What Do We Know About Hexocannabitriol?
How is it formed?
Hexacannabitriol (HCBT) is a hydroxylated derivative of CBD. It shares some structural similarities with CBD and Cannabitriol (CBT). While cannabitriol is formed from exposing THC hemp to air over a long time, hexacannabitriol is formed from the enzymatic conversion of CBD via the addition of hydrogen or oxidation. The enzymes involved in this conversion are yet to be reported.
How does it interact with receptors?
Hexacannabitriol (HCBT) is a non-intoxicating cannabinoid that shows good promise in cancer treatment. Although it was only first reported in 2022, researchers believe it may possess better chemopreventive and anticancer properties than CBD, its parent compound. HCBT does not interact with the CB receptors but was observed to play a critical role in serving as an antioxidant agent.
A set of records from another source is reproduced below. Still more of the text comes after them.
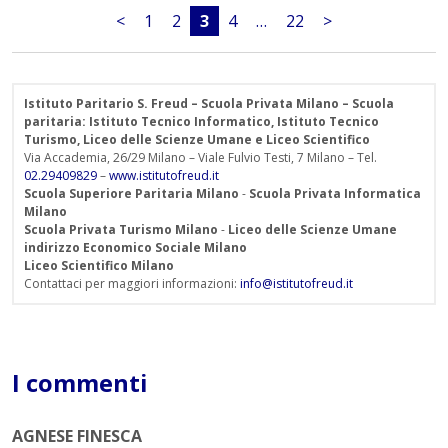
<
1
2
3
4
…
22
>
Istituto Paritario S. Freud – Scuola Privata Milano – Scuola
paritaria: Istituto Tecnico Informatico, Istituto Tecnico
Turismo, Liceo delle Scienze Umane e Liceo Scientifico
Via Accademia, 26/29 Milano – Viale Fulvio Testi, 7 Milano – Tel.
02.29409829
–
www.istitutofreud.it
Scuola Superiore Paritaria Milano
-
Scuola Privata Informatica
Milano
Scuola Privata Turismo Milano
-
Liceo delle Scienze Umane
indirizzo Economico Sociale Milano
Liceo Scientifico Milano
Contattaci per maggiori informazioni:
info@istitutofreud.it
I commenti
AGNESE FINESCA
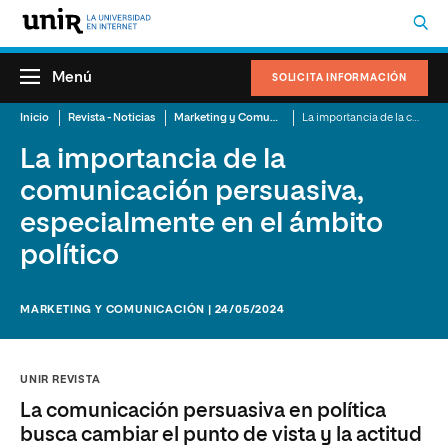
Menú
SOLICITA INFORMACIÓN
Inicio
Revista - Noticias
Marketing y Comunicación
La importancia de la comunicación persuasiva, especialmente en el ámbito político
La importancia de la
comunicación persuasiva,
especialmente en el ámbito
político
MARKETING Y COMUNICACIÓN | 24/05/2024
UNIR REVISTA
La comunicación persuasiva en política
busca cambiar el punto de vista y la actitud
The structural difference between CBD and HCBT plays a critical role in how CBD can interact with CB receptors while HCBT cannot. Receptors contain pockets that specifically interact with special molecules or structures in a cannabinoid compound. The nature of the binding pocket and the molecules present in the cannabinoids determines whether they will bind.
For instance, research shows that a minimum of 3 carbon atoms are required to initiate an interaction with CB1 receptors, and this activity increases with the number of carbon atoms. This is why most long-chain cannabinoids offer a more potent interaction with the receptors.
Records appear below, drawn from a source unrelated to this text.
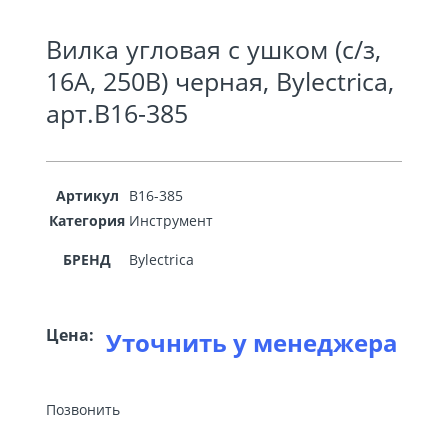
Вилка угловая с ушком (с/з,
16А, 250В) черная, Bylectrica,
арт.В16-385
Артикул
В16-385
Категория
Инструмент
БРЕНД
Bylectrica
Цена:
Уточнить у менеджера
Позвонить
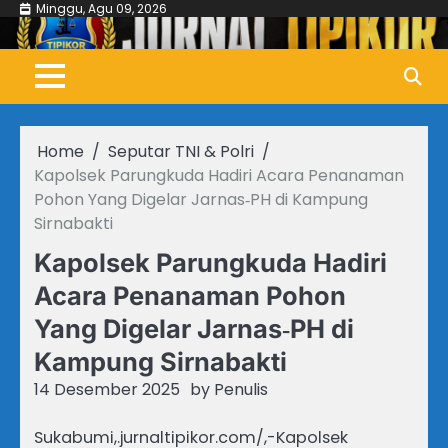
Skip
Minggu, Agu 09, 2026
to
content
Home
Seputar TNI & Polri
Kapolsek Parungkuda Hadiri Acara Penanaman
Pohon Yang Digelar Jarnas‑PH di Kampung
Sirnabakti
Kapolsek Parungkuda Hadiri
Acara Penanaman Pohon
Yang Digelar Jarnas‑PH di
Kampung Sirnabakti
14 Desember 2025
by
Penulis
Sukabumi,.jurnaltipikor.com/,-Kapolsek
HCBT possesses a strong antioxidant property thanks to the hydrogenated portion of its compound. Research shows that the higher the number of OH and COOH groups in a cannabinoid, the more likely its antioxidant activity. This is why acidic cannabinoids possess a more potent antioxidant property than their neutral forms.
Note that free radicals play a critical role in cancer development. They disrupt internal balance and create an enabling environment for cancer cells to thrive. The continuous accumulation of free radicals can lead to oxidative stress that damages cells. This activity is, however, controlled by two master regulators known as Nrf2 (nuclear erythroid2-related factor) and BACH1 (BTB domain and CNC homologue 1).
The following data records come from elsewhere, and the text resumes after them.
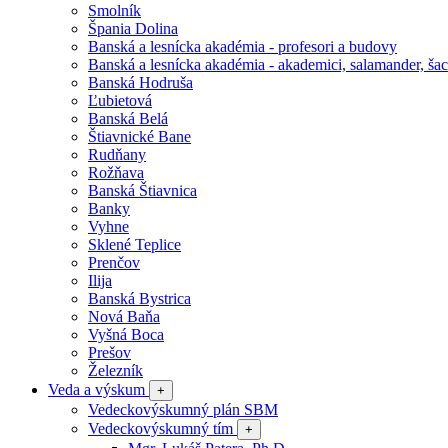
Smolník
Špania Dolina
Banská a lesnícka akadémia - profesori a budovy
Banská a lesnícka akadémia - akademici, salamander, šac
Banská Hodruša
Ľubietová
Banská Belá
Štiavnické Bane
Rudňany
Rožňava
Banská Štiavnica
Banky
Vyhne
Sklené Teplice
Prenčov
Ilija
Banská Bystrica
Nová Baňa
Vyšná Boca
Prešov
Železník
Veda a výskum
+
Vedeckovýskumný plán SBM
Vedeckovýskumný tím
+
Nrf2 is a major regulator of homeostasis (internal balance) in cells. It is activated during oxidative stress and inflammation and plays a critical role in how we respond to different forms of stress. In normal conditions, the protein-based Nrf2 degradation is low. As cells get exposed to oxidative stress, they impair the degradation of Nrf2 and cause it to stabilize. Boosting Nrf2 levels with chemopreventive agents helps to protect the cells against oxidative stress and damage. This is important in triggering cytoprotection (cellular protection) against several chronic conditions linked to inflammation and pro-oxidant components.
The current research has discovered the possible role of hexacannabitriol in activating Nrf2 components. The Nrf2 components are activated by the 2-hydroxy-delta1,7 hexomethylene present in hexacannabitriol.
Chemopreventive agents can enhance the expression of Nrf2 target genes and induce cytoprotective enzymes. This can play an important role in reducing environmental stressors contributing to the burden of inflammation, cancer, and other degenerative diseases.
Is Hexacannabitriol safe?
Hexacannabitriol was extracted from hemp and formed from CBD's air oxidation, thus making it legal under the 2018 farm bill. As a hemp-derived cannabinoid that shares some similarities with CBD, it is non-intoxicating and only present in trace concentrations in the plant. For now, there are no products containing HCBT, and it may not be reported in a certificate of analysis. Most information regarding its anticancer and chemopreventive effects was strictly from a laboratory report.
Since it is present in trace quantities in hemp, people who want to try HCBT will have to settle for the synthetic compound. This is, however, risky as some synthetic cannabinoids may not be safe for human use.